» SUPPLIED ENTRIES:
'''
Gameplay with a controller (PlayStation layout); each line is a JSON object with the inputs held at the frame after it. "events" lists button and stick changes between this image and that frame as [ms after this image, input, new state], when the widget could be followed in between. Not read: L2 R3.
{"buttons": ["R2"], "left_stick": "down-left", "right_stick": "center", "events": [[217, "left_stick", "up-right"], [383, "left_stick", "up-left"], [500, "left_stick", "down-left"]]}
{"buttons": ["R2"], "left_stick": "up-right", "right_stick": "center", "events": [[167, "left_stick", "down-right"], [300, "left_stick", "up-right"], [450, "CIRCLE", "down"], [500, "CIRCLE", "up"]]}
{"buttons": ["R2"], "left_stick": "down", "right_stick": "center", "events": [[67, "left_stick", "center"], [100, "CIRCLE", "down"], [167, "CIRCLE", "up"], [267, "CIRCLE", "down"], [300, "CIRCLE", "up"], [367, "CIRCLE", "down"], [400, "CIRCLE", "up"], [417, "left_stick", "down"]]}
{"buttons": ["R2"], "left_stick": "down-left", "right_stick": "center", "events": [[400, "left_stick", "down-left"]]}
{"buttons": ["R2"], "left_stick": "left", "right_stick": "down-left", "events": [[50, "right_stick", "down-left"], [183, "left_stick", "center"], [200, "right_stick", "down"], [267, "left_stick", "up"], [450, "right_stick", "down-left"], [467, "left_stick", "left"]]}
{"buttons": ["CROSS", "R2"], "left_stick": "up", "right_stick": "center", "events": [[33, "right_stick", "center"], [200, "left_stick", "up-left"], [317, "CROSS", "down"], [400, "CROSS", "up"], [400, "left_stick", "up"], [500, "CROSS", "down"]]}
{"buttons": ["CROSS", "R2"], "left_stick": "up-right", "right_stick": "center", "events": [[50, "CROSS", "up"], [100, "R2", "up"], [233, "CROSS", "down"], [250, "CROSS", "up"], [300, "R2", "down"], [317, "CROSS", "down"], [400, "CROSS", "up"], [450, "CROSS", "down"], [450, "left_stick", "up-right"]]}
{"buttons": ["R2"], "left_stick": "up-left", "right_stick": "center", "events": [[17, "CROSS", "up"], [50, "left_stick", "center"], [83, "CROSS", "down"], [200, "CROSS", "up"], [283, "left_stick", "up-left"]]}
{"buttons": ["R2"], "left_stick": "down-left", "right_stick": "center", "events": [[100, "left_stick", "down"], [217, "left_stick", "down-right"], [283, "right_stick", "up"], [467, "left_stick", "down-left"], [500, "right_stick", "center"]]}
'''
» PROBLEM DETAILS:
Please print all the data again exactly as given.

» SOLVED EXERCISE:
Gameplay with a controller (PlayStation layout); each line is a JSON object with the inputs held at the frame after it. "events" lists button and stick changes between this image and that frame as [ms after this image, input, new state], when the widget could be followed in between. Not read: L2 R3.
{"buttons": ["R2"], "left_stick": "down-left", "right_stick": "center", "events": [[217, "left_stick", "up-right"], [383, "left_stick", "up-left"], [500, "left_stick", "down-left"]]}
{"buttons": ["R2"], "left_stick": "up-right", "right_stick": "center", "events": [[167, "left_stick", "down-right"], [300, "left_stick", "up-right"], [450, "CIRCLE", "down"], [500, "CIRCLE", "up"]]}
{"buttons": ["R2"], "left_stick": "down", "right_stick": "center", "events": [[67, "left_stick", "center"], [100, "CIRCLE", "down"], [167, "CIRCLE", "up"], [267, "CIRCLE", "down"], [300, "CIRCLE", "up"], [367, "CIRCLE", "down"], [400, "CIRCLE", "up"], [417, "left_stick", "down"]]}
{"buttons": ["R2"], "left_stick": "down-left", "right_stick": "center", "events": [[400, "left_stick", "down-left"]]}
{"buttons": ["R2"], "left_stick": "left", "right_stick": "down-left", "events": [[50, "right_stick", "down-left"], [183, "left_stick", "center"], [200, "right_stick", "down"], [267, "left_stick", "up"], [450, "right_stick", "down-left"], [467, "left_stick", "left"]]}
{"buttons": ["CROSS", "R2"], "left_stick": "up", "right_stick": "center", "events": [[33, "right_stick", "center"], [200, "left_stick", "up-left"], [317, "CROSS", "down"], [400, "CROSS", "up"], [400, "left_stick", "up"], [500, "CROSS", "down"]]}
{"buttons": ["CROSS", "R2"], "left_stick": "up-right", "right_stick": "center", "events": [[50, "CROSS", "up"], [100, "R2", "up"], [233, "CROSS", "down"], [250, "CROSS", "up"], [300, "R2", "down"], [317, "CROSS", "down"], [400, "CROSS", "up"], [450, "CROSS", "down"], [450, "left_stick", "up-right"]]}
{"buttons": ["R2"], "left_stick": "up-left", "right_stick": "center", "events": [[17, "CROSS", "up"], [50, "left_stick", "center"], [83, "CROSS", "down"], [200, "CROSS", "up"], [283, "left_stick", "up-left"]]}
{"buttons": ["R2"], "left_stick": "down-left", "right_stick": "center", "events": [[100, "left_stick", "down"], [217, "left_stick", "down-right"], [283, "right_stick", "up"], [467, "left_stick", "down-left"], [500, "right_stick", "center"]]}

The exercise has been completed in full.